◆ **TASK TO COMPLETE**:
Within the records below, reproduce without change the lines from the line that has "water bottle: present [962,803,1033,1014]" through the line that has "saucer: none [175,172,221,196]", and only those.

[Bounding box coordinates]
▽
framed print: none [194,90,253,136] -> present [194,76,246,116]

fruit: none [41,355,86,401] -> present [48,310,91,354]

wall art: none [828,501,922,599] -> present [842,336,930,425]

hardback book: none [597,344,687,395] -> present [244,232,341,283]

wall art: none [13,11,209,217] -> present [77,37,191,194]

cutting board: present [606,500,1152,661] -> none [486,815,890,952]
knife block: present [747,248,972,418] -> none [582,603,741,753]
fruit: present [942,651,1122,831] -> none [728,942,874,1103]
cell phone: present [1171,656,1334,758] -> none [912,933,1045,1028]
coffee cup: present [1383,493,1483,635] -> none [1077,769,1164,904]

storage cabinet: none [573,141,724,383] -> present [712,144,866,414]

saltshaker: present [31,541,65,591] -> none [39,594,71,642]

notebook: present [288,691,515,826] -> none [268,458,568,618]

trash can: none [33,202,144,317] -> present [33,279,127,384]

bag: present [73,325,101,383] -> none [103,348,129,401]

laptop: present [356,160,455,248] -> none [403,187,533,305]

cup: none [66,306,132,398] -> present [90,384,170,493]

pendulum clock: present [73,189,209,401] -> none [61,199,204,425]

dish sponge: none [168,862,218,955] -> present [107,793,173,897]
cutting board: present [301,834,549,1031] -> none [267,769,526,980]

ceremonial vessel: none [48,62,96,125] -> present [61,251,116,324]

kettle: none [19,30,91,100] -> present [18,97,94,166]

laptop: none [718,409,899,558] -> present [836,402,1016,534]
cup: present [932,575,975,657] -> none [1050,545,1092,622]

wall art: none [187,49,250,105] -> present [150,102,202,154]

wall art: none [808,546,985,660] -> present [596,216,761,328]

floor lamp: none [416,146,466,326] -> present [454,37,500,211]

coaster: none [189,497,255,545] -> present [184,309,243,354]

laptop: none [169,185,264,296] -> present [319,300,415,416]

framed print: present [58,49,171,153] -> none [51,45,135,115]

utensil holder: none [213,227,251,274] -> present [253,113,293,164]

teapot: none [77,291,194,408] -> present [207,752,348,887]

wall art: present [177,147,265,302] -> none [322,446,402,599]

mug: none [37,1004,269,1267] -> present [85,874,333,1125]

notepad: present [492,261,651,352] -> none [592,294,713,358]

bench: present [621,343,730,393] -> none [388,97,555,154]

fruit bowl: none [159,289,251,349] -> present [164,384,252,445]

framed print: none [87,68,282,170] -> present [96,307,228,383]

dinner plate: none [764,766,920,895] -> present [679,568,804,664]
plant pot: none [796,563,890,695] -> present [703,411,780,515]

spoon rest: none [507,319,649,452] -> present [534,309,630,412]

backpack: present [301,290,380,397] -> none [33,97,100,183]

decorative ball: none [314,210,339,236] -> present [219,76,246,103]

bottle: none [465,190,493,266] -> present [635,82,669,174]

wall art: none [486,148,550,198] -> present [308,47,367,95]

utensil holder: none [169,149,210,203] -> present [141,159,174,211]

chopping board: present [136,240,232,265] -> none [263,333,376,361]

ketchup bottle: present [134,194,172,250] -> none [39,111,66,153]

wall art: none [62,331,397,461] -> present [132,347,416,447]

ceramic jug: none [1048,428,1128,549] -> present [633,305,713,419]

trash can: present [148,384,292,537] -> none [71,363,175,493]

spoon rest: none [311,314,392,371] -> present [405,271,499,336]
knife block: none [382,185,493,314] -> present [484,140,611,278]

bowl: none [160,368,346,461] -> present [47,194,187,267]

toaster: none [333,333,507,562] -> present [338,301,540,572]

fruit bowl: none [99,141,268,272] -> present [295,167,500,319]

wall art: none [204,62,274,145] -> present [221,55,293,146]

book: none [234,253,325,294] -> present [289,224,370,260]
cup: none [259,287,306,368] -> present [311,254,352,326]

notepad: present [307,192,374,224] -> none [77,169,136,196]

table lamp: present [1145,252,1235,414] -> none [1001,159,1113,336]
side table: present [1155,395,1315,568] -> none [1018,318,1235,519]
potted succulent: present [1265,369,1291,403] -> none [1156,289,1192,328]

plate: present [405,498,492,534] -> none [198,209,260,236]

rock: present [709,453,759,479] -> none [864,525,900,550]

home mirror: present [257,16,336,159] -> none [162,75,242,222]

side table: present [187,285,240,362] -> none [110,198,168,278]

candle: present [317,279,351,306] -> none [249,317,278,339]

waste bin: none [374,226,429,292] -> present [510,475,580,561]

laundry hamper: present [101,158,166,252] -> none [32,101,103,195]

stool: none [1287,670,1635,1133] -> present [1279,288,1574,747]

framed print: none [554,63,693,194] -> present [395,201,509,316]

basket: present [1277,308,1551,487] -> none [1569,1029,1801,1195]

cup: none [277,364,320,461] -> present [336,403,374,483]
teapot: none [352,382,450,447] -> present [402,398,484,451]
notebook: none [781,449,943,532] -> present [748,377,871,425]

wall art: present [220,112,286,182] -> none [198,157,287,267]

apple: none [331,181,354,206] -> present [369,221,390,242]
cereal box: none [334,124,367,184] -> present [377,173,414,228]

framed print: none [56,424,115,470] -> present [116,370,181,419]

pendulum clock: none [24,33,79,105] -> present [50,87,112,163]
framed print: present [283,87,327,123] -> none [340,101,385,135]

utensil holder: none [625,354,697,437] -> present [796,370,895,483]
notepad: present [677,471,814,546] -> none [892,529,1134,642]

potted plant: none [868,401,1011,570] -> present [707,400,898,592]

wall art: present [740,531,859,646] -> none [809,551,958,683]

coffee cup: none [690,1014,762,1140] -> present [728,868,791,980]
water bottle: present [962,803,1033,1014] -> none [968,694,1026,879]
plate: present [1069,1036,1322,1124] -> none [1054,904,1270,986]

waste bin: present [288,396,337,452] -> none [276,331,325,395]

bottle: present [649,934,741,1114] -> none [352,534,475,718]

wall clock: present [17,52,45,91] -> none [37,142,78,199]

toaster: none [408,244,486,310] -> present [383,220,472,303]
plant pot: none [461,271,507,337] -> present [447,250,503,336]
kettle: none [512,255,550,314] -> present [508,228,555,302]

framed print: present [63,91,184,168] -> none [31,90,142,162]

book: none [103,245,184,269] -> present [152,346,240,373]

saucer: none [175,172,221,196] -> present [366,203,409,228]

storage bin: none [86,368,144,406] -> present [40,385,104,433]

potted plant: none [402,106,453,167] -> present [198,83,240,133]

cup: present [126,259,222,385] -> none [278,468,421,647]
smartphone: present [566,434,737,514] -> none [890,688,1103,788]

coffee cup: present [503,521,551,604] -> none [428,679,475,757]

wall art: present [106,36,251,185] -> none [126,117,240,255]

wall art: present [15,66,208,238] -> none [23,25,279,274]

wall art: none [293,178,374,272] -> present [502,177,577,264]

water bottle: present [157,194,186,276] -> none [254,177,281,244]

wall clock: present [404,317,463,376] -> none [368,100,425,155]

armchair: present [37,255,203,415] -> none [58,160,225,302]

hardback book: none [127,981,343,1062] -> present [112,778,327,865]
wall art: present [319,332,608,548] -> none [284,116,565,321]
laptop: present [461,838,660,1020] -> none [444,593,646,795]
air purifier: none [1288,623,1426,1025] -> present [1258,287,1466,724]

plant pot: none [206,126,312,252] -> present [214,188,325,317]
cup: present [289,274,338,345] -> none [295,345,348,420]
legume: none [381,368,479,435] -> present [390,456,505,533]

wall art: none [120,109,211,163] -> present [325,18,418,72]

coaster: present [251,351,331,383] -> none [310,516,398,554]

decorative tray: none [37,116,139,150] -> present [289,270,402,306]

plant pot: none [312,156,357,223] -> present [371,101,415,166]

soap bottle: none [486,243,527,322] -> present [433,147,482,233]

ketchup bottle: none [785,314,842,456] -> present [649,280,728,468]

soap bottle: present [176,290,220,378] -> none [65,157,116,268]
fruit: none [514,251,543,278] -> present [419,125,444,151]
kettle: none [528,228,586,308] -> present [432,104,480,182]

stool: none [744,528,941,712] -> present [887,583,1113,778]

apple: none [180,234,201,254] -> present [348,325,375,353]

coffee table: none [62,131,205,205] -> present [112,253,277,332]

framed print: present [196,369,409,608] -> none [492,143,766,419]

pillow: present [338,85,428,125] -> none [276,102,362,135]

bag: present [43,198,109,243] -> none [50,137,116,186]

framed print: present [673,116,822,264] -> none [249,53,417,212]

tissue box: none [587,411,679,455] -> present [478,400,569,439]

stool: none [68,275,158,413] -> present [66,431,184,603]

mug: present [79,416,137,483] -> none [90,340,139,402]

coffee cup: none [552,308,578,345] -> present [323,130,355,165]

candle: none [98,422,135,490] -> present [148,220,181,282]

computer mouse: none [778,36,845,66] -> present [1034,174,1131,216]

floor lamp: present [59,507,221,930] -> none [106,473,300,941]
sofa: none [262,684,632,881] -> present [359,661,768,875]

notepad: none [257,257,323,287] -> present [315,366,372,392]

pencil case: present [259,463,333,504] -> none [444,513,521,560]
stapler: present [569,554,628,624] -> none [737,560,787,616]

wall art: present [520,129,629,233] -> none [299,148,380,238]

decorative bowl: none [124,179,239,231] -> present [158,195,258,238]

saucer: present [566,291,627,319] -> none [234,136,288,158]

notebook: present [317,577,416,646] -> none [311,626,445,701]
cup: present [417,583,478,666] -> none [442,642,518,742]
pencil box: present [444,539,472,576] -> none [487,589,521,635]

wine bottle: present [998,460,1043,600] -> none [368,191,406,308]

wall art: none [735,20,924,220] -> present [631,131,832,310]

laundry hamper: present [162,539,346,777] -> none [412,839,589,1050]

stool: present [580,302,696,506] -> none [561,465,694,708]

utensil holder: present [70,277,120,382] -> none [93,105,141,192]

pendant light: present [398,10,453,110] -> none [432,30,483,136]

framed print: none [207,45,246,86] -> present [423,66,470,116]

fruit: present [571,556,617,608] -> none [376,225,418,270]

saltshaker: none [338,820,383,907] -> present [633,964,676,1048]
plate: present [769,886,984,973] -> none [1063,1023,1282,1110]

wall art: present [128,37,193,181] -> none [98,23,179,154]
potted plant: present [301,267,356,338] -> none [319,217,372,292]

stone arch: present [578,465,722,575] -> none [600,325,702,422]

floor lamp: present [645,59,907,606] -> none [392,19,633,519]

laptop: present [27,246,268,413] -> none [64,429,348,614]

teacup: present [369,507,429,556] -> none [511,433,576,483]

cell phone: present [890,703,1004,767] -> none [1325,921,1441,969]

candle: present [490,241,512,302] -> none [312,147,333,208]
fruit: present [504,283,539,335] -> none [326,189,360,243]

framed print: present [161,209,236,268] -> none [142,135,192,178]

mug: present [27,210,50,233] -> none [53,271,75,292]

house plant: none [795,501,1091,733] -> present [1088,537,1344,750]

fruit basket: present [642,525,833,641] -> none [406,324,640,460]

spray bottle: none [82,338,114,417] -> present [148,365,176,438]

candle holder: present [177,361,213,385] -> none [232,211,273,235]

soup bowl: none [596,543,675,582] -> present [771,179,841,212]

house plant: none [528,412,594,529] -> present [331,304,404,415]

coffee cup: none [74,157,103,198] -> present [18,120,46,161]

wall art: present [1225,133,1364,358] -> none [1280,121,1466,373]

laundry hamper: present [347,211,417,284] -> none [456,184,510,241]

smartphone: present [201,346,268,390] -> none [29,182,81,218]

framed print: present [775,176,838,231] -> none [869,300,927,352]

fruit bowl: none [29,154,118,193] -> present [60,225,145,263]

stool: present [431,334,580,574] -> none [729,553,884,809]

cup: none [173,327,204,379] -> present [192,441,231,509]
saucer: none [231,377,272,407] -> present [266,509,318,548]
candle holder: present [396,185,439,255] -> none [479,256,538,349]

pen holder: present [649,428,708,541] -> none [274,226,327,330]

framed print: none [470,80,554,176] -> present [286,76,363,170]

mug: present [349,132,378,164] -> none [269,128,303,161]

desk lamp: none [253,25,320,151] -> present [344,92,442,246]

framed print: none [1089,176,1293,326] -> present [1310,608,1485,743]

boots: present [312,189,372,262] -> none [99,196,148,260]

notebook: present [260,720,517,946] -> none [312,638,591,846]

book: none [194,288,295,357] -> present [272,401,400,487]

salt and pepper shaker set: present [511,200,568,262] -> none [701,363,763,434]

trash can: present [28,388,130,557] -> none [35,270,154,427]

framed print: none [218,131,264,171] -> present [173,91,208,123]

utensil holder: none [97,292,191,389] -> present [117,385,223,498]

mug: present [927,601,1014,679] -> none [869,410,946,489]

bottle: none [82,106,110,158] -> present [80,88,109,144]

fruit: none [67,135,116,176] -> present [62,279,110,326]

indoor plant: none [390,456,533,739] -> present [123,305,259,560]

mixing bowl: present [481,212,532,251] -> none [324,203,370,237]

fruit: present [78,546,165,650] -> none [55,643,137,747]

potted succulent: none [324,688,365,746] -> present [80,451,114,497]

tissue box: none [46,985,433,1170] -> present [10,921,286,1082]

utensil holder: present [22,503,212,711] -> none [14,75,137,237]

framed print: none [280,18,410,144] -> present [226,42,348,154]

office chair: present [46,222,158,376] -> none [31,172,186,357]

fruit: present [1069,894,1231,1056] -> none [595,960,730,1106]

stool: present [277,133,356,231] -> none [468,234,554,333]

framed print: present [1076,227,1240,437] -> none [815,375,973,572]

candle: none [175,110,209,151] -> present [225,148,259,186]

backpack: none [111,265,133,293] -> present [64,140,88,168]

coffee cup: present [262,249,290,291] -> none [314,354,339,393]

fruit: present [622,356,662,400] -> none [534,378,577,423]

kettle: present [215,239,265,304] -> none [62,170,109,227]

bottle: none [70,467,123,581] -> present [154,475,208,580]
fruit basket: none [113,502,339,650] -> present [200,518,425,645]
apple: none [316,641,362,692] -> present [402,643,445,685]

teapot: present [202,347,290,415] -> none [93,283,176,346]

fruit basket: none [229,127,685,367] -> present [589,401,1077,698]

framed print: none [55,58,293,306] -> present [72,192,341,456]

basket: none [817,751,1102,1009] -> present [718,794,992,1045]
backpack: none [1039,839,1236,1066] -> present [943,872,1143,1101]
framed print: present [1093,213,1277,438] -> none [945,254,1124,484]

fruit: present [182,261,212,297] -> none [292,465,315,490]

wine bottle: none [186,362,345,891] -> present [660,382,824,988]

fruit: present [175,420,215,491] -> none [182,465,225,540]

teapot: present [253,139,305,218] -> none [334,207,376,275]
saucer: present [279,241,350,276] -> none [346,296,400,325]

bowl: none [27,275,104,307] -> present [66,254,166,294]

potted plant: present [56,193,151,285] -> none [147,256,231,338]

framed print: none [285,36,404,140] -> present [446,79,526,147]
△
◆ **SOLUTION TO THIS PROBLEM**:
water bottle: present [962,803,1033,1014] -> none [968,694,1026,879]
plate: present [1069,1036,1322,1124] -> none [1054,904,1270,986]

waste bin: present [288,396,337,452] -> none [276,331,325,395]

bottle: present [649,934,741,1114] -> none [352,534,475,718]

wall clock: present [17,52,45,91] -> none [37,142,78,199]

toaster: none [408,244,486,310] -> present [383,220,472,303]
plant pot: none [461,271,507,337] -> present [447,250,503,336]
kettle: none [512,255,550,314] -> present [508,228,555,302]

framed print: present [63,91,184,168] -> none [31,90,142,162]

book: none [103,245,184,269] -> present [152,346,240,373]

saucer: none [175,172,221,196] -> present [366,203,409,228]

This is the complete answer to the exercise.